Sometimes both the question and answer were decidedly tongue-in-cheek. But sometimes the
question and answer took on the surreal quality of trying to create an alternative universe out of
pure fiction.
The Illinois Supreme Court's felony murder decisions have this same quality. They try to create a
plausible world out of the implausible. They attempt to justify a theory of murder that has a mental
state less culpable than that of involuntary manslaughter, a Class 3 felony. Like Gertrude Stein's
Oakland, there is no ''there'' there. The Supreme Court refuses to confront the fact that felony
murder allows a court to convict a person of first-degree murder without any showing of fault, i.e.,
mens rea, with respect to the death of the victim. It refuses to discuss the serious problem of a
murder theory predicated on absolute liability.

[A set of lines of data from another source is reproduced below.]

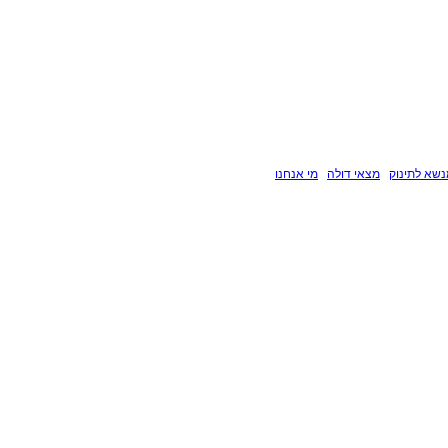
שא לתינוק
מצאי דולה
מי אנחנו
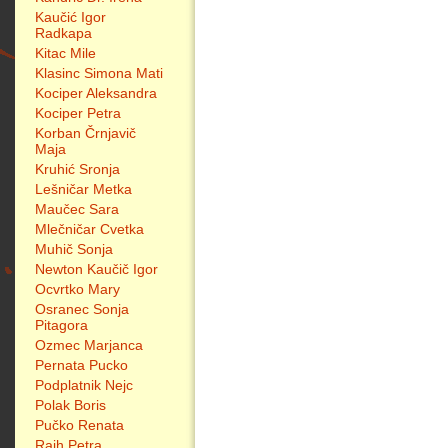
Kaučić Igor
Radkapa
Kitac Mile
Klasinc Simona Mati
Kociper Aleksandra
Kociper Petra
Korban Črnjavič
Maja
Kruhić Sronja
Lešničar Metka
Maučec Sara
Mlečničar Cvetka
Muhič Sonja
Newton Kaučič Igor
Ocvrtko Mary
Osranec Sonja
Pitagora
Ozmec Marjanca
Pernata Pucko
Podplatnik Nejc
Polak Boris
Pučko Renata
Rajh Petra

Hudson has three separate opinions that go on and on about ''cause in fact'' and ''legal cause'' and
''proximate cause'' and ''foreseeability'' without once confronting the real problem with felony
murder: you are convicting a person of murder based on absolute liability. See Sanford H. Kadish
and Stephen J. Schulhofer, Criminal Law and Its Processes (7th ed. 2001), p. 451. It is ironic that this
same court has regularly engaged in pages and pages of judicial hand wringing while trying to
decide if some nickel-and-dime offense can be committed with no mental state. See, e.g., People v.

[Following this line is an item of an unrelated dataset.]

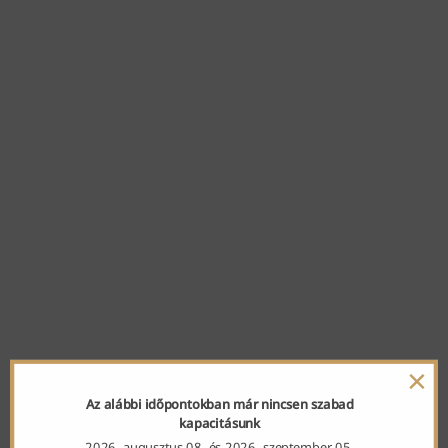
×
Az alábbi időpontokban már nincsen szabad
kapacitásunk
2026. augusztus 08. és 2026. szeptember 05.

O'Brien, 197 Ill.2d 88 (2001) (collecting cases). Yet when faced with ''absolute liability murder
based on commission of a forcible felony,'' the court buries its head in the sand.
And, sadly, the court even fails to understand why causation in felony murder is so problematic.
The answer? It goes back to felony murder being an absolute liability offense that requires no mens
rea regarding the death. Because this idea violates our most basic ideas of justice, the court
unconsciously tries to make ''foreseeability'' do double duty both for mens rea and causation. The
result? Conflating mens rea and causation creates the chaos of decisions such as Hudson.
Am I trying to exculpate all forcible felons who cause deaths? Of course not. If the killings were
committed intentionally or knowingly, the defendants can be convicted under traditional Illinois
theories of first-degree murder. 720 ILCS 5/9-1 (a) (1) and (a) (2). Also, the Model Penal Code
proposed an alternative to felony murder many years ago. First, it abolished felony murder. But it
then created a new theory of murder defined as a killing that is the result of an act ''committed
recklessly under circumstances manifesting extreme indifference to the value of human life.'' The
Code goes on to provide that, if the defendant is in the process of committing any one of a list of
serious felonies when the death occurred, this fact creates a rebuttable presumption that he acted
with the indifference and recklessness needed for a murder conviction under the new theory.
American Law Institute Model Penal Code Official Draft, 1962, Section 210.2 (1) (b).
The Model Penal Code thus allows for the possibility that deaths during forcible felonies may
indeed be murders. However, it demands that the murder conviction be predicated on a mens rea
that has an actual relation to the death.
You want to know more about the fine points of felony murder causation discussed by the Illinois
Supreme Court in People v. Hudson? Sorry, but you'll have to find out for yourself. From now on,
when I see an Illinois decision that discusses felony murder minutiae — while stubbornly refusing
even to acknowledge the injustice of a theory that turns first-degree murder into an absolute
liability offense — the opinion goes straight into the ol' Metropolis Mailbag.